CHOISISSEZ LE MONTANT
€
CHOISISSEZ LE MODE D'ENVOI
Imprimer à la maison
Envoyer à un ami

^^^^

Work to be completed: No line may be left out; the records are to be transcribed in full.

Finished task:
CHOISISSEZ LE MONTANT
€
CHOISISSEZ LE MODE D'ENVOI
Imprimer à la maison
Envoyer à un ami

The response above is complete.